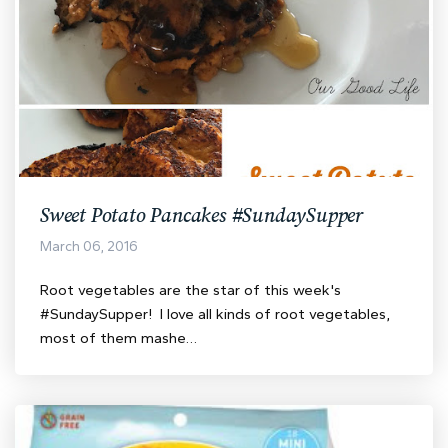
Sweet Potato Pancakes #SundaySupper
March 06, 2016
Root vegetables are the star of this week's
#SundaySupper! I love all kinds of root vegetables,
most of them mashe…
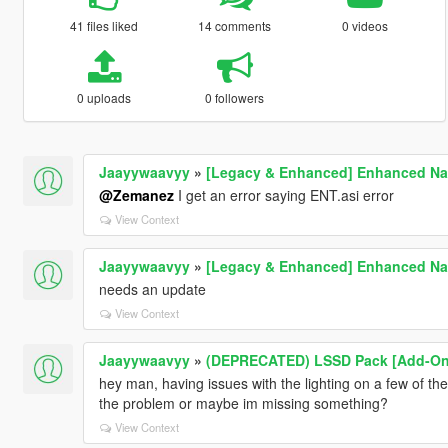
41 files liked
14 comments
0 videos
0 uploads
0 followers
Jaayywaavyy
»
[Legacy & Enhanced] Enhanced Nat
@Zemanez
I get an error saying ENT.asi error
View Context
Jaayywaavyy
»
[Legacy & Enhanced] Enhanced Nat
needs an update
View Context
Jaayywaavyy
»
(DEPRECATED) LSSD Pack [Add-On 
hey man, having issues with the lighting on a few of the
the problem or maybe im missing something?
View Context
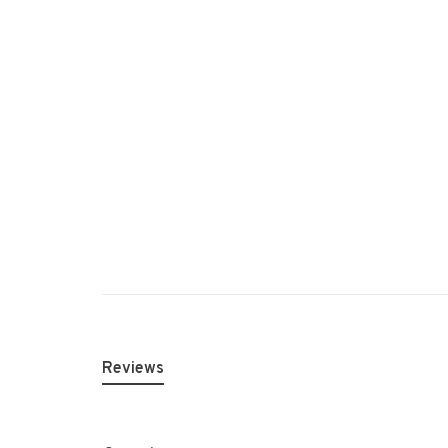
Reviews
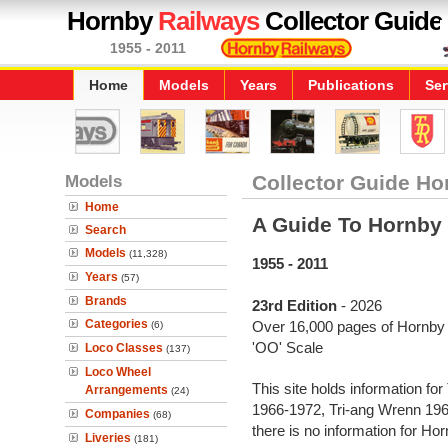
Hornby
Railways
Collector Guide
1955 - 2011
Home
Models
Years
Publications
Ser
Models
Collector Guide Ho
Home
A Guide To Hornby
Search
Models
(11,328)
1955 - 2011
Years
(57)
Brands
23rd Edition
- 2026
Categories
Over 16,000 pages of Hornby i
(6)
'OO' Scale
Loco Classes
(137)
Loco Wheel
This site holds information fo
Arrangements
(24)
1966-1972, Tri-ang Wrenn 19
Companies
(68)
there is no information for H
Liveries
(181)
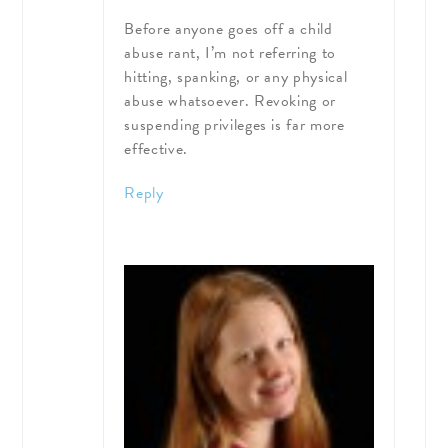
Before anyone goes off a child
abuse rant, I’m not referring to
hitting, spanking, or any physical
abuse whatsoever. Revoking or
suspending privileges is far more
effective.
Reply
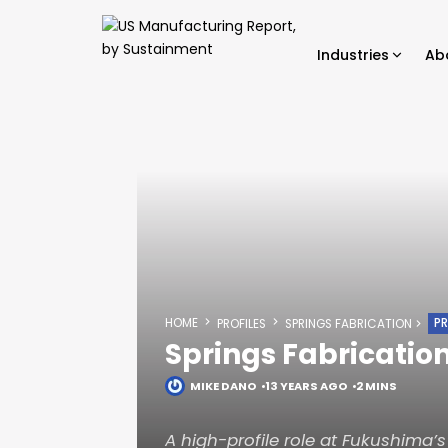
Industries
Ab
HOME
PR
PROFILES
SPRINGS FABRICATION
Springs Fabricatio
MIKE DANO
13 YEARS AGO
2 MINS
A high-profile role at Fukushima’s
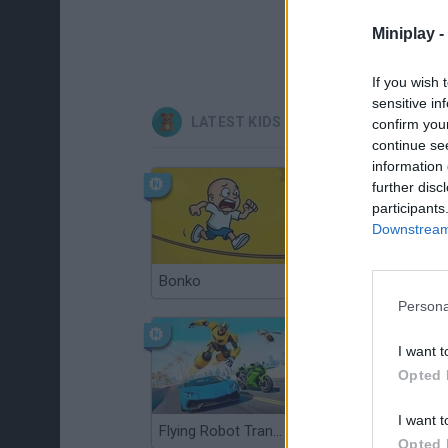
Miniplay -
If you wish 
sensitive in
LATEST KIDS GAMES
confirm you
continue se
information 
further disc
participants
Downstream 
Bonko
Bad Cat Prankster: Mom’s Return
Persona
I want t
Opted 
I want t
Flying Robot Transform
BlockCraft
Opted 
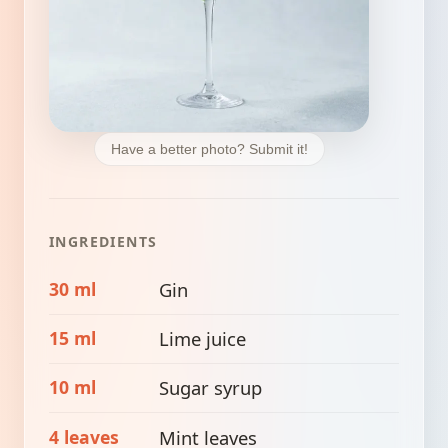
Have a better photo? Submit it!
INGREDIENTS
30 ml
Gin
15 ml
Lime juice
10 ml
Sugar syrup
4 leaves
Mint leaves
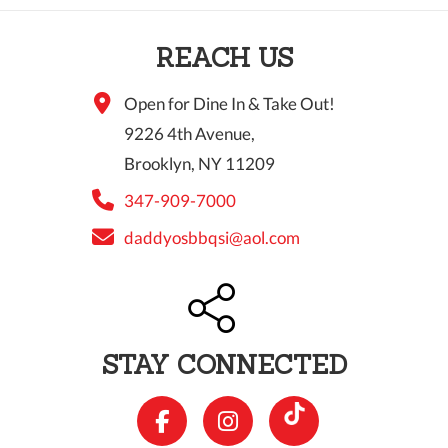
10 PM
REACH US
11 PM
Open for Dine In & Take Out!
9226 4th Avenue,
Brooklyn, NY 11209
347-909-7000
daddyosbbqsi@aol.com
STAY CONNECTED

■ **About this task**
Except for the pictures, copy every line of the records above exactly.

■ **Result of this task**
Sweet Potato Pancakes #SundaySupper
March 06, 2016
Root vegetables are the star of this week's
#SundaySupper! I love all kinds of root vegetables,
most of them mashe…
41 files liked
14 comments
0 videos
0 uploads
0 followers
Jaayywaavyy
»
[Legacy & Enhanced] Enhanced Nat
@Zemanez
I get an error saying ENT.asi error
View Context
Jaayywaavyy
»
[Legacy & Enhanced] Enhanced Nat
needs an update
View Context
Jaayywaavyy
»
(DEPRECATED) LSSD Pack [Add-On 
hey man, having issues with the lighting on a few of the
the problem or maybe im missing something?
View Context
Reviews
Hornby
Railways
Collector Guide
1955 - 2011
Home
Models
Years
Publications
Ser
Models
Collector Guide Ho
Home
A Guide To Hornby
Search
Models
(11,328)
1955 - 2011
Years
(57)
Brands
23rd Edition
- 2026
Categories
Over 16,000 pages of Hornby i
(6)
'OO' Scale
Loco Classes
(137)
Loco Wheel
This site holds information fo
Arrangements
(24)
1966-1972, Tri-ang Wrenn 19
Companies
(68)
there is no information for H
Liveries
(181)
Before anyone goes off a child
abuse rant, I’m not referring to
hitting, spanking, or any physical
abuse whatsoever. Revoking or
suspending privileges is far more
effective.
Reply
Industries
Ab
HOME
PR
PROFILES
SPRINGS FABRICATION
Springs Fabricatio
MIKE DANO
13 YEARS AGO
2 MINS
A high-profile role at Fukushima’s
Miniplay -
If you wish 
sensitive in
LATEST KIDS GAMES
confirm you
continue se
information 
further disc
participants
Downstream 
Bonko
Bad Cat Prankster: Mom’s Return
Persona
I want t
Opted 
I want t
Flying Robot Transform
BlockCraft
Opted 
Have a better photo? Submit it!
INGREDIENTS
30 ml
Gin
15 ml
Lime juice
10 ml
Sugar syrup
4 leaves
Mint leaves
10 PM
REACH US
11 PM
Open for Dine In & Take Out!
9226 4th Avenue,
Brooklyn, NY 11209
347-909-7000
daddyosbbqsi@aol.com
STAY CONNECTED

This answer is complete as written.